Work instruction 1 - In the managed-isolation account, on what date did the writer arrive in New Zealand?
Work instruction 2 - Please continue the managed-isolation account from its last sentence.

Excerpted text -

# # # #

Day “seeven” in managed isolation

Hello friends. Thanks for reading this account of my living and working in New Zealand.

I arrived on the summer solstice December 21, and have been in a hotel room run by the New Zealand government. They bring me food, and I go outside several times a day to walk around the courtyard. I get a covid swab every few days, and otherwise am in my room.

I had big plans initially to workout and do yoga, but am actually tired and feel like i’m shedding the toxic events of this year. I’d like to soak in a warm mud bath for two weeks. But I’ve been watching netflix and catching up on books, being pretty slothful. Whats App has made it possible for me to zoom with my kids, and thankfully I can email and text people. At times, it’s hard “not doing,” and being alone with my own thoughts for so long. There’s been some grief over the past few years. I miss my kids and friends.

Why New Zealand? About 20 years ago I was working in the community mental health center in downtown Louisville, trying to help children from the adjacent low-income housing complex, Shepherd’s Square. They were poor and traumatized by all the violence they had seen. The two little children who watched their mother’s body being pulled out of a dumpster after she was murdered were my patients. They lived in a place that the in-home workers were afraid to visit due to gunshot all day and night. I had two young children myself at that time, living a couple of miles away. The differences were disturbing. As a child psychiatrist, I felt powerless to help the problems created by our culture, including allowing 20 percent of American children to be poor, hungry, and essentially live in war zones.

# # # #

Data under study -
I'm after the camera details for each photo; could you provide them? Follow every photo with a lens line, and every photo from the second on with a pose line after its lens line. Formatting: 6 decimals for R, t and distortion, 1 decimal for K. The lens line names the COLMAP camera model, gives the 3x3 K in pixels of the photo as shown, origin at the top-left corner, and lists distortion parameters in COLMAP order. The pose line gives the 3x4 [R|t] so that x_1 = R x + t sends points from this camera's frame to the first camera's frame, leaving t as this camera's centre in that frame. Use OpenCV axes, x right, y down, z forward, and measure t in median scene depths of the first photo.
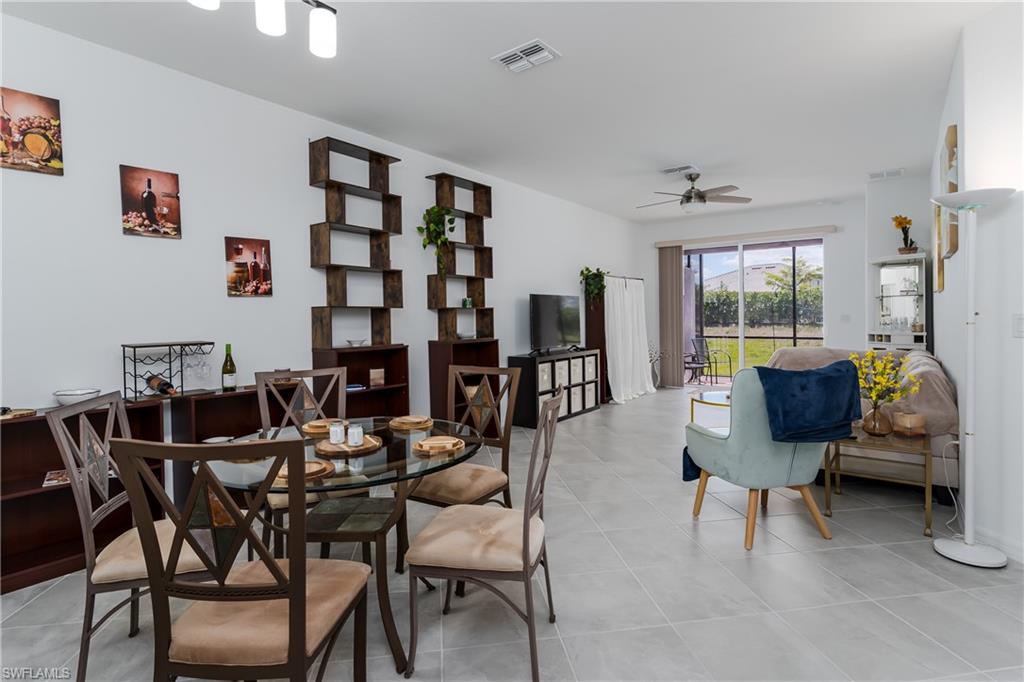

# # # #

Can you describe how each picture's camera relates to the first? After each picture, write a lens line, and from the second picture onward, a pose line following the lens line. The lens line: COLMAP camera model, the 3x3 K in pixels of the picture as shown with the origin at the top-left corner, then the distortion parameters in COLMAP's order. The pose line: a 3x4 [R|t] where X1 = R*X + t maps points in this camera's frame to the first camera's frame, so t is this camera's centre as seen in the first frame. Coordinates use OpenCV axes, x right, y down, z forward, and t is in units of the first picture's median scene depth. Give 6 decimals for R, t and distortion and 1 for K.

# # # #

Task answer 1 - December 21, the summer solstice.

Task answer 2 -
Working in our broken health care systems has shown the disparity between the haves and have nots, the anxiety many Americans have over general necessities, and the corporate takeover of healthcare resulting in less autonomy for physicians. In all systems there is a factory mentality to “productivity” with impossible time and resource. limitations. Still I love the work part, listening to patients and helping to sort things out with them.

In 1999, I began looking for jobs in New Zealand, which seemed like a more reasonable country who treated its citizens well. They have always had a shortage of mental health professionals, it seems. Then things happened, including divorce, more responsibilities, paying for colleges, breast cancer, moving back to Asheville, and five tough years of working too hard. Then of course the pandemic and all the soul-searching and learning that has come with it.

Aotearoa means “land of the long cloud,” named by the Polynesians who navigated to it by boat. Looking out of my hotel window facing northeast, I can see clouds rolling in from the Pacific. I navigated here on a large airplane while rewatching The Hobbit. As said by Bilbo Baggins, “I am going on an adventure.”